• **YOUR ASSIGNMENT**:
Select every line below containing the word "false".

*** EXTRACTED ENTRIES Section Begins ***

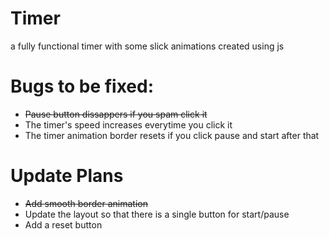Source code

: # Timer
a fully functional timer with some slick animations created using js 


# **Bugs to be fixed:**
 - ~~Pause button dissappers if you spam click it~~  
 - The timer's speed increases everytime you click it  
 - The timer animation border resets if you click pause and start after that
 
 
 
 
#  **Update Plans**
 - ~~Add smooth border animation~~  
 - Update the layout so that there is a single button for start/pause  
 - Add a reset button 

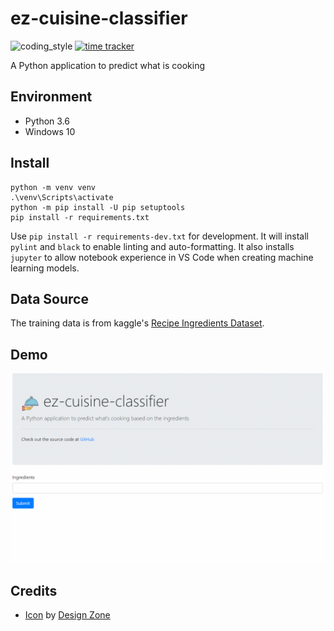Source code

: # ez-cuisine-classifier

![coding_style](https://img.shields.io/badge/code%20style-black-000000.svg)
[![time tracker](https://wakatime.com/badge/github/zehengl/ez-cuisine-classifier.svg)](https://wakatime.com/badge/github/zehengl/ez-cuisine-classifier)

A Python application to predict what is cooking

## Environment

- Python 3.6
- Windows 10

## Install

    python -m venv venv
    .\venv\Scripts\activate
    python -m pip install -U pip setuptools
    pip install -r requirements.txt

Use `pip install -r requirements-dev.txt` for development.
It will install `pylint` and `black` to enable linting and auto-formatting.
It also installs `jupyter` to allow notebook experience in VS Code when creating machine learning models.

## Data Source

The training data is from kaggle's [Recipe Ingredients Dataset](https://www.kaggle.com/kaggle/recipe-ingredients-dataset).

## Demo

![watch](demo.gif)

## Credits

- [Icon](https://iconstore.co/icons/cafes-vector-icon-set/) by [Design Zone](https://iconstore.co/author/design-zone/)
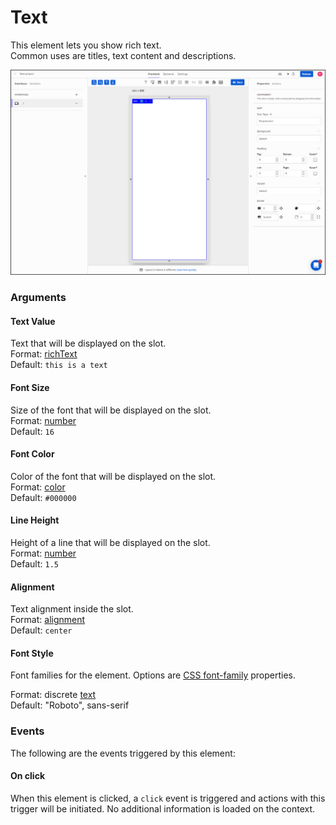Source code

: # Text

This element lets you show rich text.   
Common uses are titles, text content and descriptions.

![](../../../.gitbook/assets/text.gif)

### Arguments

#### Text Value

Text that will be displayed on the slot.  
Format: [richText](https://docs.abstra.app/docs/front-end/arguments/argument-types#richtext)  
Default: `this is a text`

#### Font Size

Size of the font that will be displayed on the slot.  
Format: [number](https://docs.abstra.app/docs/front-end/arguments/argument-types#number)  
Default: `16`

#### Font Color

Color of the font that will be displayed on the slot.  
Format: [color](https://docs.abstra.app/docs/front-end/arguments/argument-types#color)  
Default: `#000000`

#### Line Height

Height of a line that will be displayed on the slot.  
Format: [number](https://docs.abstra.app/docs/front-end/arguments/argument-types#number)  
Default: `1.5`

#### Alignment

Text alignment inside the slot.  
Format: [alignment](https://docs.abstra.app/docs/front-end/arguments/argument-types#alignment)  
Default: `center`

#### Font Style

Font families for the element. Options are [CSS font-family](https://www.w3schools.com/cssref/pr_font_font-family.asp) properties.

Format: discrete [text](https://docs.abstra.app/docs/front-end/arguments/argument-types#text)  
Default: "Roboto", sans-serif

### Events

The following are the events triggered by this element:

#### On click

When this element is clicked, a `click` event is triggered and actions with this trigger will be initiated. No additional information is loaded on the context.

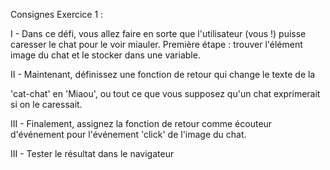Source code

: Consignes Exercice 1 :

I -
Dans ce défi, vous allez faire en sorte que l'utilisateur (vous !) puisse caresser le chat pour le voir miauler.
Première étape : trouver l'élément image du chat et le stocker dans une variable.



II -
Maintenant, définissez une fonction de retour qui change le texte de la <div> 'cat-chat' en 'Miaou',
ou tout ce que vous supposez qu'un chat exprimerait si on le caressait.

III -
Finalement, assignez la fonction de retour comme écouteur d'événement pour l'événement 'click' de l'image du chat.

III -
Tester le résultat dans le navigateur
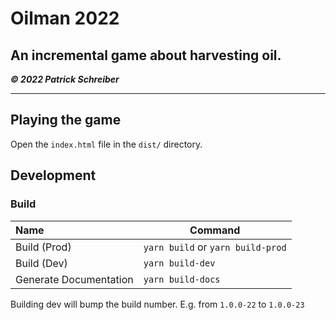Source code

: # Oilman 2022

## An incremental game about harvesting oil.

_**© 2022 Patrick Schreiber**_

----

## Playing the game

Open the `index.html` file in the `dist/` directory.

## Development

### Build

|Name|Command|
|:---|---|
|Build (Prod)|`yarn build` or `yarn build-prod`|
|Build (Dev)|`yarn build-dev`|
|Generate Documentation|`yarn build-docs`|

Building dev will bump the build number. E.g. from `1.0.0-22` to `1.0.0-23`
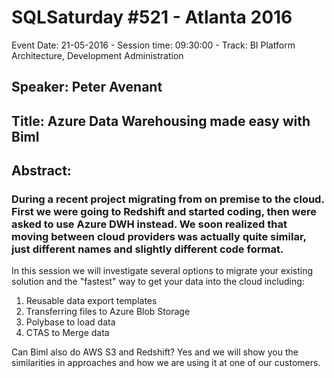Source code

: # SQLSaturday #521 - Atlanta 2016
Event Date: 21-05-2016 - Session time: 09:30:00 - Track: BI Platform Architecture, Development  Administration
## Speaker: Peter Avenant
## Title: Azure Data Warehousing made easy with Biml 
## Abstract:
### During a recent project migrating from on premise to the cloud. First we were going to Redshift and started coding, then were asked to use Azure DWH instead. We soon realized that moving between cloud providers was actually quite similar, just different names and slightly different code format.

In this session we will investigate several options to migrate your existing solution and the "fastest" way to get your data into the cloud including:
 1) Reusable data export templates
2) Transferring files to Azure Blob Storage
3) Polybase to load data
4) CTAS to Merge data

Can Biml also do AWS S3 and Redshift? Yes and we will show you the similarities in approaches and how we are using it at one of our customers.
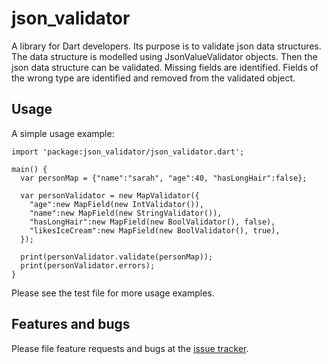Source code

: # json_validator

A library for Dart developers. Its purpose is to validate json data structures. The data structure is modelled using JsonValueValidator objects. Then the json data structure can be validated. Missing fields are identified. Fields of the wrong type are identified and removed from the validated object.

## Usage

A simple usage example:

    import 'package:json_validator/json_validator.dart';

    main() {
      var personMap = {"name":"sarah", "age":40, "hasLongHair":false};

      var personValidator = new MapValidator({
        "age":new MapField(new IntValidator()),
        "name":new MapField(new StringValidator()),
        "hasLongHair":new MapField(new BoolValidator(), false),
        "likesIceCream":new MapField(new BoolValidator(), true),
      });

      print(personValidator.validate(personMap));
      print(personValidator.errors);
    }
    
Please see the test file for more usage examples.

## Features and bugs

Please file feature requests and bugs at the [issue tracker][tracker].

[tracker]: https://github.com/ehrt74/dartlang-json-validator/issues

*** EXTRACTED ENTRIES Section Ends ***

• **SOLUTION FOR THIS PROBLEM**:
      var personMap = {"name":"sarah", "age":40, "hasLongHair":false};
        "hasLongHair":new MapField(new BoolValidator(), false),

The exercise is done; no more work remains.